Items listed in a dataset:
-- Opening Marker --
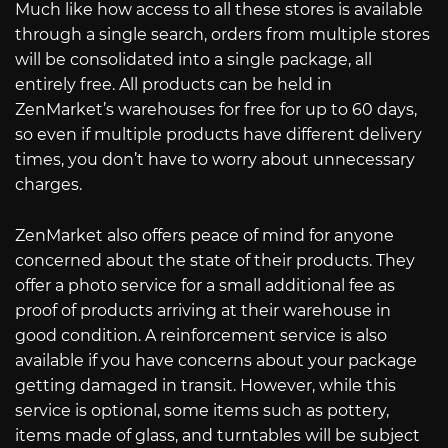
Much like how access to all these stores is available
through a single search, orders from multiple stores
will be consolidated into a single package, all
entirely free. All products can be held in
ZenMarket’s warehouses for free for up to 60 days,
so even if multiple products have different delivery
times, you don’t have to worry about unnecessary
charges.
ZenMarket also offers peace of mind for anyone
concerned about the state of their products. They
offer a photo service for a small additional fee as
proof of products arriving at their warehouse in
good condition. A reinforcement service is also
available if you have concerns about your package
getting damaged in transit. However, while this
service is optional, some items such as pottery,
items made of glass, and turntables will be subject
-- Closing Marker --
All lines from the one with "available if you" onward to the end of the records above should be repeated exactly, and only those lines.

available if you have concerns about your package
getting damaged in transit. However, while this
service is optional, some items such as pottery,
items made of glass, and turntables will be subject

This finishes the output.